Amos Harel, Avi Issacharoff
Haaretz (Blog)
March 13, 2011 - 1:00am
http://www.haaretz.com/blogs/mess-report/settlement-attack-could-trigger-terrori...


The horrific act perpetrated in Itamar late Friday night turns the clock back to a darker time in the West Bank. The two Palestinian terrorists who murdered five family members - a father, mother and their three children - provided a jolt whose impact is likely to be far-reaching. Its consequences will cast a pall over Israelis' and Palestinians' sense of security in the northern West Bank, the intelligence cooperation between Israel and the Palestinian security services, and perhaps the lofty goal of restarting the diplomatic process.

In recent weeks, aides to Benjamin Netanyahu have hinted about the "Bar-Ilan 2" speech the prime minister intends to give in April or May outlining a new diplomatic initiative.

The murder in Itamar places a huge question mark over the planned speech, particularly if it ignites a new wave of violence between Arabs and Jews.

Now the rightist flank of Netanyahu's coalition will apply pressure on the premier to take a more hard-line stance against the Palestinian Authority. Talk of peace will certainly not be on the agenda, at least in the short term.
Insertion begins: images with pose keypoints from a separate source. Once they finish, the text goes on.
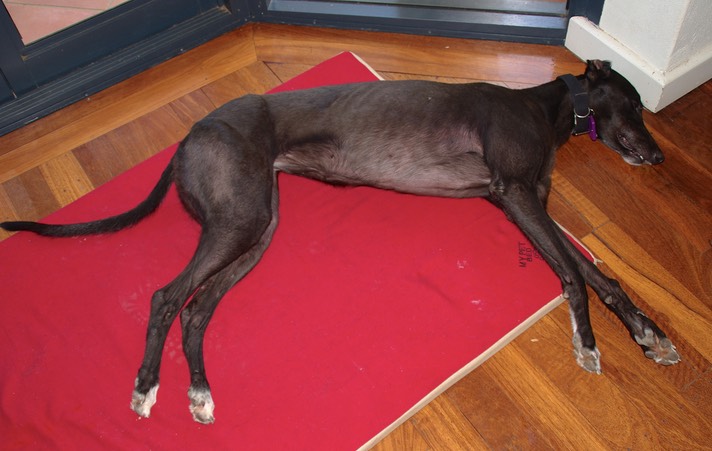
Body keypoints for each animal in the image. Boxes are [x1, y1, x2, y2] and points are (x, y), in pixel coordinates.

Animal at [0, 59, 680, 424]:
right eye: (635, 103)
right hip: (239, 222)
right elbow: (571, 273)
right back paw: (145, 388)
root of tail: (189, 136)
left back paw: (199, 393)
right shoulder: (514, 193)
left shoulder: (525, 201)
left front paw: (649, 334)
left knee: (195, 312)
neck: (545, 110)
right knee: (167, 297)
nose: (658, 158)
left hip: (256, 229)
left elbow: (598, 273)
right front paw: (588, 344)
Since it is still difficult to blame the PA for not doing enough to thwart terrorism (its campaign against Hamas continues unabated ), Netanyahu emphasized the anti-settler incitement in the Palestinian media and educational system in his remarks. The PA security apparatus has recently undertaken many successful operations that have saved Israeli lives, including extricating Israelis who mistakenly ended up in the heart of Palestinian towns and the arrest of would-be terrorists seeking to kidnap and murder settlers.

The slayings in Itamar put the PA in a highly embarrassing situation. While Palestinian leaders are working to rebrand their struggle - in the spirit of Tahrir Square - as a largely nonviolent movement of David versus the Israeli Goliath, the massacre of children and their parents asleep in their beds reflects an entirely different picture.

In contrast, Hamas spokespeople in Gaza praised the massacre. In the southern part of the Strip, Hamas officials handed out candy to residents in celebration.

At this stage, the attack appears to be an initiative undertaken by local agents rather than an operation ordered and directed from either Damascus or Gaza City. Intelligence agents have a hard time pinpointing and thwarting "grassroots terrorist attacks" of this kind, whose details are only known by the perpetrators. Despite the close security coordination with the PA, Israel views the hunt for the killers as exclusively its task.

The Shin Bet security service and the Israel Defense Forces are capable enough of following leads and showing quick results that will help calm tensions. Reports that responsibility for the attack was claimed yesterday by the "Al Aqsa Martyrs' Brigades - Imad Mughniyeh Group are "nonsense," according to a senior officer in the area.

The attack's immediate ramifications will be felt on the ground. The West Bank already faced similar dangers of escalation last August, when four residents of the settlement of Beit Hagai near Hebron were murdered in a drive-by shooting by Hamas. At the time, considerable efforts were made, including by the settler leadership, to prevent the situation from escalating into mutual acts of revenge.

This time, the danger is much greater. The murderers struck at the heart of the constellation of settlements in the northern West Bank - the most ideologically committed areas in the eyes of the settlers. The photographs of blood strewn across the children's bedrooms will have a powerful sentimental effect. The response could exceed the usual "price tag" acts, which feature rioting in Palestinian villages and vandalism. It could deteriorate into terrorism by Jewish extremists.